Retouching a portrait - Part 1: preparing the image

One of the most demanding jobs is to retouch portrait pictures to put them on the cover of some magazines or into them. In this series I will explain you my for sure not perfect or special way of retouching an image. Most of my knowledge is selfdeveloped and some parts are taken from various and uncountable tutorials. I will show you the whole production from the start to the end and try to leave nothing unclear.

At first need an image with a satisfying resolution. It should be sharp and bright enough to have some room for adjustments. If it is to dark you might get some color artifacts while editing some parts of the image. The following one could be an example. I will use this pic during the whole series.



I always start with some roughly done skin clean ups. So we use the heal-tool to remove some dots on the skin without leaving any noticeable traces. I recommend to do this step very accurate since we want to achieve a very smooth impression on the skin. The heal-tool is rather easy to use. Klick onto a clean spot on the skin while holding down Ctrl and then simply click on the dots.



The heal tool always gathers information around the brush how the color of the image is there and averages them where you paint. So if you want to overpaint a dot that is located near a border to a very dark part of the image you might paint much darker than the skin should be at this spot. If this occurs just use the stamp tool in this case. So i rename the "Background" layer to "Original" and get started. After the clean up of the skin it should look similar to this:



Now you should magnify the view and redo the step before with some smaller spots. afterswards you should have a much smoother impression of the skin. Now we will start to divide the pic up into different parts. We will create two layers that contain the skin. Two for idfferent parts of the eyes and some more. Let's start with the skin. In this pic I would recommend to use the "Fuzzy Selection Tool" to make a selection that contains the skin. If you are finished it should like similar to this:



Go to "Select" -> "Save to channel" to store the selection. Maybe we will be needing it again. Now duplicate the "Original" Layer and rename it to "Skin #1" and add a layermask from the selection to it. Do this via "Layer" -> "Mask" -> "Add Layer Mask". There you should select "Selection" and "Add". Make the "Original" Layer invisible to get a clue what we actully have in our "Skin" layer. Moreover I marked some critical spots which might be needing some manual work:



Select the layermask we just created, and the two colors we need now are black and white to edit the layermask. Most important issue is the hair. You should avaiod that the skin-layer contains any hair. or you just overpaint the hair it contains. We are going to blur the skin layers very much and blurred hair looks like crap. Then you should take care of some holes in the mask for example below the eyes and above the right eye brow. The face should be fine when the skin layer contains the following parts of the image:



The part near the throat with the scattered hair will need some tricks to get rid of it. We will duplicate the "Original" layer and desaturate it via: "Colors" -> "Desaturate" -> "Luminosity". Now we create a rough selection with the "Free Select Tool":



What we need to get now is that in this part of the image we make all the scattered hair black and all the rest white since we want to integrate this into our layermask later on. The curves tool might be a great help in this case. But first feather the selection at about 10px via: "Select" -> "Feather..." and apply the "Unsharp Mask" filter to our selection that can be found at: "Filters" -> "Enhance". Use some similar settings to those:



Now open up the curves dialog via: "Colors" -> "Curves". You need to fiddle around a bit with them but I could come up with the following:



Still we have got to overpaint the rough parts of the skin to make them pure white:



Now press Ctrl + C, select the layermask of the skin, paste it into this and make our greyscale layer invisible. Now press Ctrl + H to merga the pasted layer and the layermask. Now we need to repeat this procedure with the following section:



You might need some different settings for the steps to end up in a good result but I will leave this up to you. Our skin-layer might look something like this:



Duplicate the skin layer and blur this layermask with gaussian blur about 90 pixels. To watch your result rightklick on the layer in the layer list and select "Show Layer Mask":
Use the Curves Tool to edit the mask as follows:



Now blur the Mask again but just with 30px radius.
Now we can treat the parts at the edges of the skin differently than the rest. We will need that later on.
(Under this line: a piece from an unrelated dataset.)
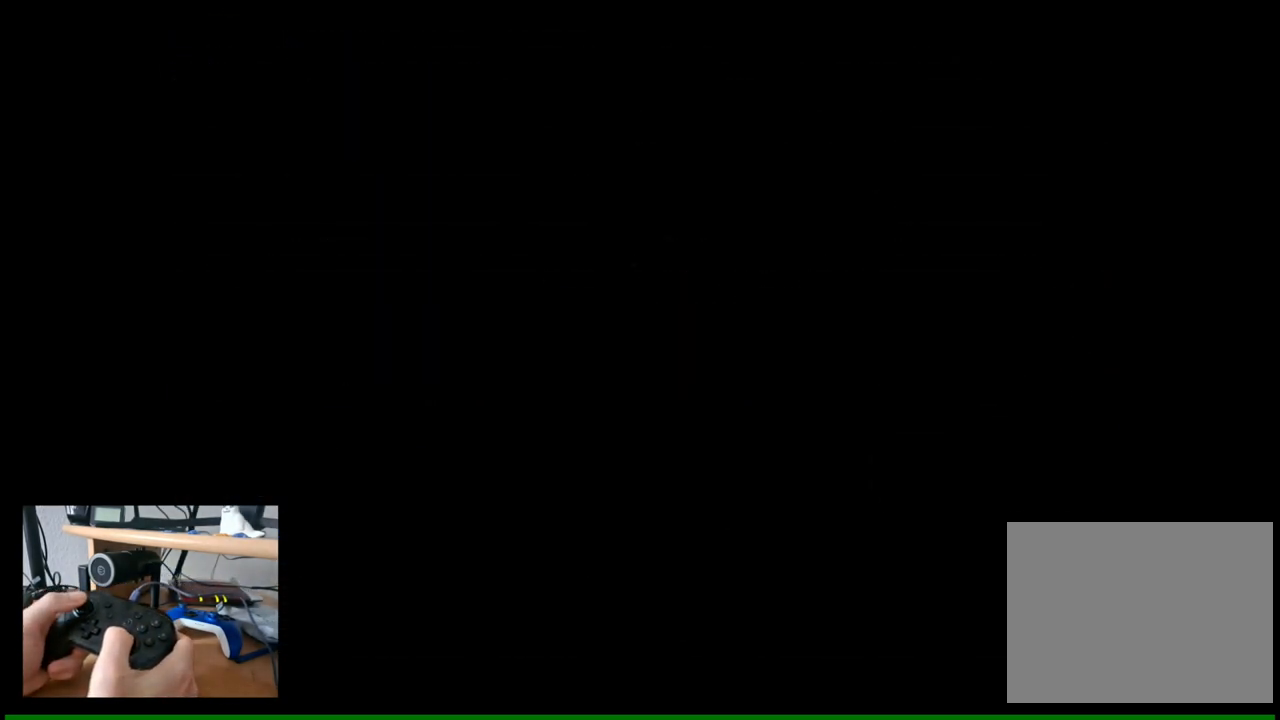
{"buttons": [], "left_stick": "center", "right_stick": "center", "events": []}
The next steps will be rather easy. We are going to make some sepperate layers for the eyes, the mouth and the hair. This can easily done by duplicating the "Original" layer, giving it a meaningful name and then painting manually into the layermask. The method fits for the mouth and the rough layer for the eyes. After you have done this your layers could look like this:



What might come helpful as a trick is when you paint the layermask you should first create a black one then invert the colors of the actual layer, then switch back to the layermask and paint with white or gray and you will se clearly where your layermask is white while you can still look at the image and see where you paint.
Now we are finished with the first part. Try to get really into it and try to understand it completely until we hit the next chapter.